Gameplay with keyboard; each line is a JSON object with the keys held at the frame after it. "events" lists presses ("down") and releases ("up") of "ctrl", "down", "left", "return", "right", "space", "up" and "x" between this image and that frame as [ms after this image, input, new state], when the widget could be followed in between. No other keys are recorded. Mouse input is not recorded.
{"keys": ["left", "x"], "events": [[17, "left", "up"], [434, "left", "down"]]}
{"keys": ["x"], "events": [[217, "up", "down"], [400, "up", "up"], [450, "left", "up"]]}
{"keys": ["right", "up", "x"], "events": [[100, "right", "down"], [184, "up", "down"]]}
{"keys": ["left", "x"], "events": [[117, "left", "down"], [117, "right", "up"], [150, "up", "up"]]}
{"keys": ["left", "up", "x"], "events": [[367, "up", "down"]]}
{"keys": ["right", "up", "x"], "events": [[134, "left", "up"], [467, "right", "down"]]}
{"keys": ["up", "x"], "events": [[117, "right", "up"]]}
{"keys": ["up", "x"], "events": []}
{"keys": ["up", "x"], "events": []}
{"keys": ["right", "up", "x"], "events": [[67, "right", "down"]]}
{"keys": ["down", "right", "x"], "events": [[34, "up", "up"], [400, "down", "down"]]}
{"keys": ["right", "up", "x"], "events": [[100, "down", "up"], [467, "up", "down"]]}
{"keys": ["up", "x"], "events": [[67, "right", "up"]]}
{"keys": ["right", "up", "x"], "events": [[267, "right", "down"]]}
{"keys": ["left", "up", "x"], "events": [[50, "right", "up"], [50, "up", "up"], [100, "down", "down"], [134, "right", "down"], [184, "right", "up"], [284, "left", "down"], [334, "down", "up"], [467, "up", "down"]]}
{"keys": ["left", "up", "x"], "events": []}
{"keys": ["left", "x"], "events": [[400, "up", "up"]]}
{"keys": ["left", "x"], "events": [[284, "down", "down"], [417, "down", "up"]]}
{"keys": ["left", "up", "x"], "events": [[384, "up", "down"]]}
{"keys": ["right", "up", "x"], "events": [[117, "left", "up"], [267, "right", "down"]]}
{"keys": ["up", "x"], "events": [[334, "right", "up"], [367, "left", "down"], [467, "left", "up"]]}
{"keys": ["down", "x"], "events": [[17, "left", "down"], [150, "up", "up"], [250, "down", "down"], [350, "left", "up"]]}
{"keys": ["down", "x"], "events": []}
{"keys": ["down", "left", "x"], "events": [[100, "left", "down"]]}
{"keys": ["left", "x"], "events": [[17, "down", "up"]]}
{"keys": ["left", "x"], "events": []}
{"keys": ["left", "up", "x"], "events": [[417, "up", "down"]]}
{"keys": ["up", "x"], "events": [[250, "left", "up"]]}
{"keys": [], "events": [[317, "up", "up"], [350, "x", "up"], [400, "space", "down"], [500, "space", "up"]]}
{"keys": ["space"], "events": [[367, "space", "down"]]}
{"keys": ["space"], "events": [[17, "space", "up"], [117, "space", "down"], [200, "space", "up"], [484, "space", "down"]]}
......
:: AIM OF THE EXERCISE ::
Repeat the listing above in full.

:: RESPONSE BOX ::
Gameplay with keyboard; each line is a JSON object with the keys held at the frame after it. "events" lists presses ("down") and releases ("up") of "ctrl", "down", "left", "return", "right", "space", "up" and "x" between this image and that frame as [ms after this image, input, new state], when the widget could be followed in between. No other keys are recorded. Mouse input is not recorded.
{"keys": ["left", "x"], "events": [[17, "left", "up"], [434, "left", "down"]]}
{"keys": ["x"], "events": [[217, "up", "down"], [400, "up", "up"], [450, "left", "up"]]}
{"keys": ["right", "up", "x"], "events": [[100, "right", "down"], [184, "up", "down"]]}
{"keys": ["left", "x"], "events": [[117, "left", "down"], [117, "right", "up"], [150, "up", "up"]]}
{"keys": ["left", "up", "x"], "events": [[367, "up", "down"]]}
{"keys": ["right", "up", "x"], "events": [[134, "left", "up"], [467, "right", "down"]]}
{"keys": ["up", "x"], "events": [[117, "right", "up"]]}
{"keys": ["up", "x"], "events": []}
{"keys": ["up", "x"], "events": []}
{"keys": ["right", "up", "x"], "events": [[67, "right", "down"]]}
{"keys": ["down", "right", "x"], "events": [[34, "up", "up"], [400, "down", "down"]]}
{"keys": ["right", "up", "x"], "events": [[100, "down", "up"], [467, "up", "down"]]}
{"keys": ["up", "x"], "events": [[67, "right", "up"]]}
{"keys": ["right", "up", "x"], "events": [[267, "right", "down"]]}
{"keys": ["left", "up", "x"], "events": [[50, "right", "up"], [50, "up", "up"], [100, "down", "down"], [134, "right", "down"], [184, "right", "up"], [284, "left", "down"], [334, "down", "up"], [467, "up", "down"]]}
{"keys": ["left", "up", "x"], "events": []}
{"keys": ["left", "x"], "events": [[400, "up", "up"]]}
{"keys": ["left", "x"], "events": [[284, "down", "down"], [417, "down", "up"]]}
{"keys": ["left", "up", "x"], "events": [[384, "up", "down"]]}
{"keys": ["right", "up", "x"], "events": [[117, "left", "up"], [267, "right", "down"]]}
{"keys": ["up", "x"], "events": [[334, "right", "up"], [367, "left", "down"], [467, "left", "up"]]}
{"keys": ["down", "x"], "events": [[17, "left", "down"], [150, "up", "up"], [250, "down", "down"], [350, "left", "up"]]}
{"keys": ["down", "x"], "events": []}
{"keys": ["down", "left", "x"], "events": [[100, "left", "down"]]}
{"keys": ["left", "x"], "events": [[17, "down", "up"]]}
{"keys": ["left", "x"], "events": []}
{"keys": ["left", "up", "x"], "events": [[417, "up", "down"]]}
{"keys": ["up", "x"], "events": [[250, "left", "up"]]}
{"keys": [], "events": [[317, "up", "up"], [350, "x", "up"], [400, "space", "down"], [500, "space", "up"]]}
{"keys": ["space"], "events": [[367, "space", "down"]]}
{"keys": ["space"], "events": [[17, "space", "up"], [117, "space", "down"], [200, "space", "up"], [484, "space", "down"]]}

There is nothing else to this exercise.